A historic overview
After the conquest of the Buwayhids of Iraq and the takeover of Baghdad by the Seljuqs under Toghrul Bey in 1055, there was general anarchy in the city, and a staunch orthodox agenda was pursued. The conquest was followed by large-scale rioting, and the main targets were the Buwayhid state's institutions and centres of Shi'a learning, which were systematically sacked and burnt down by Seljuq troops, who were joined in by the local Sunni population. This included the 80000 volume-strong library built up by the Twelver scholar Murtada al- Radi. During these events prominent Shi'a scholars retired to less dangerous areas, especially Najaf. After consolidating their conquest, one of the first tasks the Seljuqs undertook was to set up institutions of higher learning, to undo the scholarly damage done to the Sunni tradition in Buwayhid times. The famed Seljuq minister Nizam al-Mulk was set around this task, and the institutions which emerged as a result were promptly named Nizamiyyas after him.
The foundations of the religious struggles of the next two centuries, between a Sufi-cloak donning Nizari Isma'ilism, and a resurgent Sunnism under Turkic rule, were laid in the late 1000s, and are personified by the ideological struggles of three vibrant personalities. While Hasan bin Sabbah reinvigorated Isma'ilism at Alamut, his childhood acquaintances 'Umar Khayyam and (in anecdote) Nizam al-Mulk – who was also an ideological nemesis, played a vital part in the creation of Seljuq state institutions in conquered areas. It is their groundwork that gave the foreign Seljuqs religious and cultural legitimacy in Iran and Iraq in the aftermath of the Shi'a-dominated tenth century.

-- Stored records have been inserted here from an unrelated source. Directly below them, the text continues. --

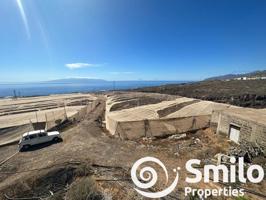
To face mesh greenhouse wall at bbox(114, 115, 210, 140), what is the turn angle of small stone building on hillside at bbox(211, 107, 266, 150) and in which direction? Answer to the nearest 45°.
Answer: approximately 45° to its right

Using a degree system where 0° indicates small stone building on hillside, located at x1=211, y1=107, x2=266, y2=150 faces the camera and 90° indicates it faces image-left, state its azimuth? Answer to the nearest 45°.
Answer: approximately 45°

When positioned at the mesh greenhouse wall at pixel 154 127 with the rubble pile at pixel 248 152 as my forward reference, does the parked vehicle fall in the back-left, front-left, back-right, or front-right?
back-right

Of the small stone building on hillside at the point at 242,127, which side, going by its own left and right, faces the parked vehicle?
front

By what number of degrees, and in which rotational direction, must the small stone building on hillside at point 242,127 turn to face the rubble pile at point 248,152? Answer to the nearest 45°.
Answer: approximately 45° to its left
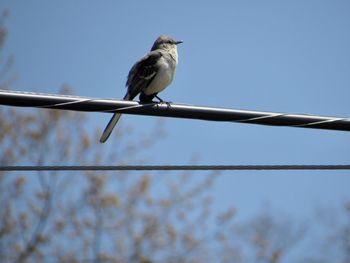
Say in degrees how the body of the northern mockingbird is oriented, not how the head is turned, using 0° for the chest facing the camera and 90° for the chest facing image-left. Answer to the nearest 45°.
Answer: approximately 270°
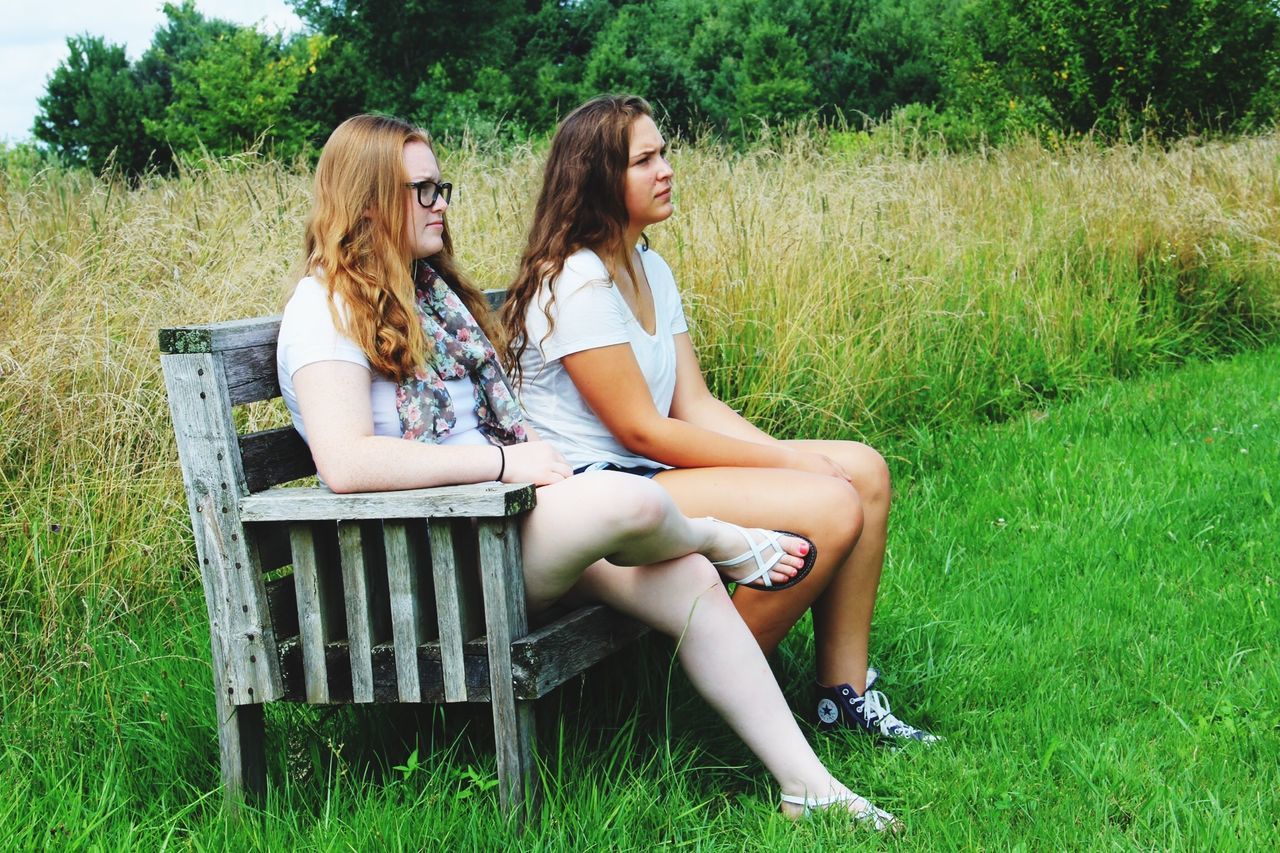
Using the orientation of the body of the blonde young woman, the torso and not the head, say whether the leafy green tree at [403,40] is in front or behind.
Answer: behind

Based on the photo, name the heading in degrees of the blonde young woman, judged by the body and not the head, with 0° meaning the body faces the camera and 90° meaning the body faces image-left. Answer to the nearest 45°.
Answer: approximately 315°

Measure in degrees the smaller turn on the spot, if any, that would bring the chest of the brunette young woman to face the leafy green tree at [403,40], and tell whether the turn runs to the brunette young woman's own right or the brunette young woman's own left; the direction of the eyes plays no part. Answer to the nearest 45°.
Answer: approximately 135° to the brunette young woman's own left

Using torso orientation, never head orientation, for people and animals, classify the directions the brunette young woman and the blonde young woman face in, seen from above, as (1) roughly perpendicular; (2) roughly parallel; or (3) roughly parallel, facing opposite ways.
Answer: roughly parallel

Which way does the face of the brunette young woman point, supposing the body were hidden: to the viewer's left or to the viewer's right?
to the viewer's right

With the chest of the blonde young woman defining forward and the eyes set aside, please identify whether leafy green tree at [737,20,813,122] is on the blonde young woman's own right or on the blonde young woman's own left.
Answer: on the blonde young woman's own left

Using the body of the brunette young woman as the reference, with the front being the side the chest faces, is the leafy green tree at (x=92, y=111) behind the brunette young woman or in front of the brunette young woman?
behind

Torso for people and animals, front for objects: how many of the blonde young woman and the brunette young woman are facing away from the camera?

The most famous Nizamiyya was the one set up by Nizam al-Mulk in Baghdad in 1065, under Toghrul's successor and Malik Shah's predecessor Alp Arslan (ruled 1063-1072). However, it is unlikely that in the immediate aftermath of the Buwayhids, whose rule saw the consolidation of the Twelver community, scholarship like the Ikhwan al-Safa, and the free movement of Isma'ili missionaries, that Shi'ism in Iraq would just disappear on the arrival of the Seljuqs. In all likelihood much of it probably went underground for survival, using the traditional Shi'a practice of taqiyya or dissimulation, and subsequently started expressing itself in newer and more discreet ways.